I’m way past 27 and I am in the same situation as you with more.


Divorced, two children (both college age - on in college, one who starts in September). I also have no one to help support me (or them).


Nonetheless, we’ll both be fine!!!

Hello, here is my rundown…

  1. 28 years old

  2. Working fulltime

  3. No kids

  4. Go to community college part time

  5. Have(and hope to keep) a 4.0 gpa in mainly basic math and science


    I am blessed that my job is helping to cover the short term costs upfront, I am worried about what I am gonna do when I need to change my status to fulltime student. I am planning on transferring to a university hopefully fall of 2008. I work at a hospital so I get alot of exposure to the field.

Well, here goes:

  1. Age 38, married 9 years today

  2. Three kids, ages 3, 5, 6

  3. I do live with my DH, who can support me.

  4. I do have an advanced degree (MSN)


    However!! As an earlier poster said, you may not have the financial support of an SO, but you are really UNATTACHED. I will only be able to apply to ONE med school next year. That’s it. My DH cannot move, and I have one child with some special needs who needs to stay here in this city where they are treated, and that’s the way it is. You could go anywhere! Also, having kids is veerrrry guilt-inducing when one considers med school. I’m not sure if it’s the same for the dads on this forum (it may well be), but I know for some of the moms who have chosen this route, the guilt and worry is incredible when you think of all the missed time with children, adnhow that might affect them.

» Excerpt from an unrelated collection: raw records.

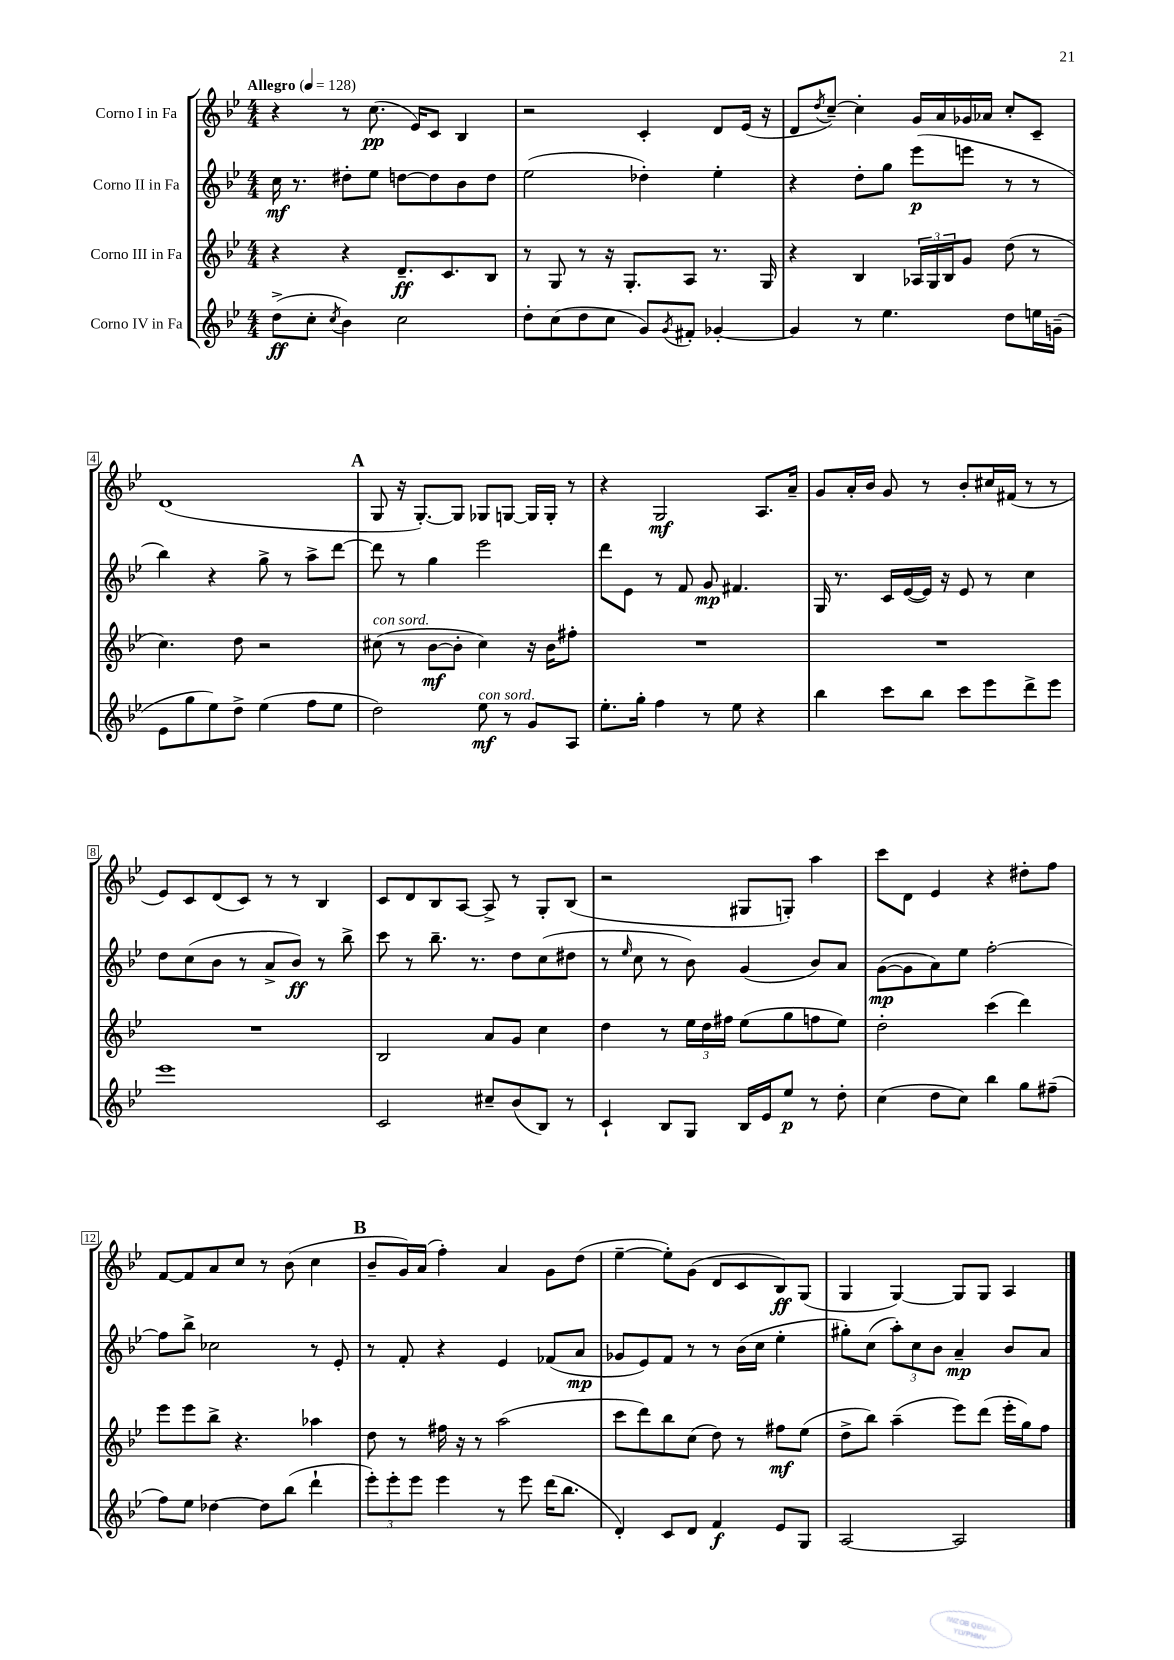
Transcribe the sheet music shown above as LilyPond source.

<<
\new StaffGroup <<
\new Staff = "s0" \with { instrumentName = "Corno I in Fa" } {
    \clef treble \key bes \major \numericTimeSignature \time 4/4 \tempo "Allegro" 4 = 128
    r4 r8 c''8.\pp( ees'16) c'8 bes4 |
    r2 c'4-. d'8 ees'16( r16 |
    d'8 \acciaccatura { d''8 } c''8~--) c''4-. g'16 a'16 ges'16 aes'16 c''8-. c'8-- |
    d'1( |
    \mark \markup { \bold "A" } g8 r16 g8.~-.) g8 ges8 g8~ g16 g16-. r8 |
    r4 g2\mf a8. a'16-- |
    g'8 a'16-. bes'16 g'8 r8 bes'8-. cis''16 fis'16( r8 r8 |
    ees'8) c'8 d'8( c'8) r8 r8 bes4 |
    c'8 d'8 bes8 a8~ a8-> r8 g8-. bes8( |
    r2 gis8 g8-.) a''4 |
    c'''8 d'8 ees'4 r4 dis''8-. f''8 |
    f'8~ f'8 a'8 c''8 r8 bes'8( c''4 |
    \mark \markup { \bold "B" } bes'8-- g'16) a'16( f''4-.) a'4 g'8 d''8( |
    ees''4~-- ees''8-.) g'8( d'8 c'8 bes8\ff) g8( |
    g4 g4~) g8 g8 a4 \bar "|." |
}
\new Staff = "s1" \with { instrumentName = "Corno II in Fa" } {
    \clef treble \key bes \major \numericTimeSignature \time 4/4
    c''16\mf r8. dis''8-. ees''8 d''8~ d''8 bes'8 d''8 |
    ees''2( des''4-.) ees''4-. |
    r4 d''8-. g''8 ees'''8\p( e'''8 r8 r8 |
    bes''4) r4 g''8-> r8 a''8-> d'''8~ |
    \mark \markup { \bold "A" } d'''8 r8 g''4 ees'''2 |
    d'''8 ees'8 r8 f'8 g'8\mp fis'4. |
    g16 r8. c'16 ees'16~( ees'16) r16 ees'8 r8 c''4 |
    d''8 c''8( bes'8 r8 a'8-> bes'8\ff) r8 bes''8-> |
    c'''8 r8 bes''8.-- r8. d''8 c''8( dis''8 |
    r8 \grace { ees''16 } c''8 r8 bes'8) g'4( bes'8) a'8 |
    g'8~\mp( g'8 a'8) ees''8 f''2~-. |
    f''8 bes''8-> ces''2 r8 ees'8-. |
    \mark \markup { \bold "B" } r8 f'8-. r4 ees'4 fes'8( a'8\mp |
    ges'8 ees'8) f'8 r8 r8 bes'16( c''16 ees''4-. |
    gis''8-.) c''8( \tuplet 3/2 { a''8-.) c''8 bes'8 } a'4--\mp bes'8 a'8 \bar "|." |
}
\new Staff = "s2" \with { instrumentName = "Corno III in Fa" } {
    \clef treble \key bes \major \numericTimeSignature \time 4/4
    r4 r4 d'8.--\ff c'8. bes8 |
    r8 g8 r8 r16 g8.-. a8 r8. g16 |
    r4 bes4 \tuplet 3/2 { aes16 g16 bes16 } g'8 d''8( r8 |
    c''4.) d''8 r2 |
    \mark \markup { \bold "A" } cis''8^\markup { \italic "con sord." }( r8 bes'8~\mf bes'8-. cis''4) r16 bes'16 fis''8-. |
    R1 |
    R1 |
    R1 |
    bes2 a'8 g'8 c''4 |
    d''4 r8 \tuplet 3/2 { ees''16 d''16 fis''16 } ees''8( g''8 f''8 ees''8) |
    d''2-. c'''4( d'''4) |
    ees'''8 ees'''8 bes''8-> r4. aes''4 |
    \mark \markup { \bold "B" } d''8 r8 fis''16 r16 r8 a''2( |
    c'''8 d'''8) bes''8 c''8( d''8) r8 fis''8\mf ees''8( |
    d''8-> bes''8) a''4--( ees'''8) d'''8( ees'''16-. g''16) f''8 \bar "|." |
}
\new Staff = "s3" \with { instrumentName = "Corno IV in Fa" } {
    \clef treble \key bes \major \numericTimeSignature \time 4/4
    d''8->\ff( c''8-. \acciaccatura { c''8 } bes'4) c''2 |
    d''8-. c''8( d''8 c''8 g'8) \acciaccatura { g'8 } fis'8-. ges'4~-. |
    ges'4 r8 ees''4. d''8 e''16 g'16--( |
    ees'8 g''8 ees''8) d''8-> ees''4( f''8 ees''8 |
    \mark \markup { \bold "A" } d''2) ees''8\mf^\markup { \italic "con sord." } r8 g'8 a8 |
    ees''8.-. g''16-. f''4 r8 ees''8 r4 |
    bes''4 c'''8 bes''8 c'''8 ees'''8 d'''8-> ees'''8 |
    ees'''1 |
    c'2 cis''8-- bes'8( bes8) r8 |
    c'4-! bes8 g8 bes16 ees'16 ees''8\p r8 d''8-. |
    c''4( d''8 c''8) bes''4 g''8 fis''8--( |
    f''8) ees''8 des''4~ des''8 bes''8( d'''4-! |
    \mark \markup { \bold "B" } \tuplet 3/2 { ees'''8-.) ees'''8-. ees'''8 } ees'''4 r8 ees'''8 d'''16( bes''8. |
    d'4-.) c'8 d'8 f'4\f ees'8 g8 |
    a2~ a2 \bar "|." |
}
>>
>>
\layout { \context { \Score \override BarNumber.stencil = #(make-stencil-boxer 0.1 0.3 ly:text-interface::print) } }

    So there’s pluses and minuses either way. I wish I had done this earlier in life, before kids at the least, but I didn’t, and that’s that. Enjoy the process!


    (Brave words, huh??)

Well said. There is definitely a “grass is always greener” mentality that goes along with this process. It is very easy to look at what you’re doing and how you’re doing it, and think "If only I could… " or "If only I had… "


I often felt envious of my classmates who could dive into the library and not emerge until late in the evening, while I had to get home to take my daughter to the orthodontist (for example). I still remember the exam studying sessions that were disrupted by family crises of various sorts and thinking enviously of those who didn’t have that kind of thing to deal with.


Like you, CanuckMom, I wouldn’t/couldn’t move, and that was definitely a HUGE stressor.


This is a tough road for anyone and just by setting out on this journey we have a lot more in common than we think.


Mary

This looks like fun…

  1. Age 47, married for 19 years.

  2. 3 kids aged 17, 14 and 11

  3. Live with husband, our kids and apparently other people’s kids as it is summer and they never seem to go home.

  4. I have a Masters, but it was many years ago and I have not worked in that field since 1990, so other than proving I can handle college, it does not do much for me.


    My thoughts:


    Since when is unique bad?


    Sometimes it is better to not have so much “support” as people have vastly different ideas of what is helpful (the MILaw post was classic).





    I want to be a PA and most on OPM seem to be going for MD or DO, but I feel welcomed, enlightened and entertained when I come here.


    Hang in there. Take comfort in the fact that what you consider problems, others would give an arm and a leg for.

I really identify with the bio line in your profile, Lisa! Being the oldest of three kids, I was almost always the horrible warning rather than the good example.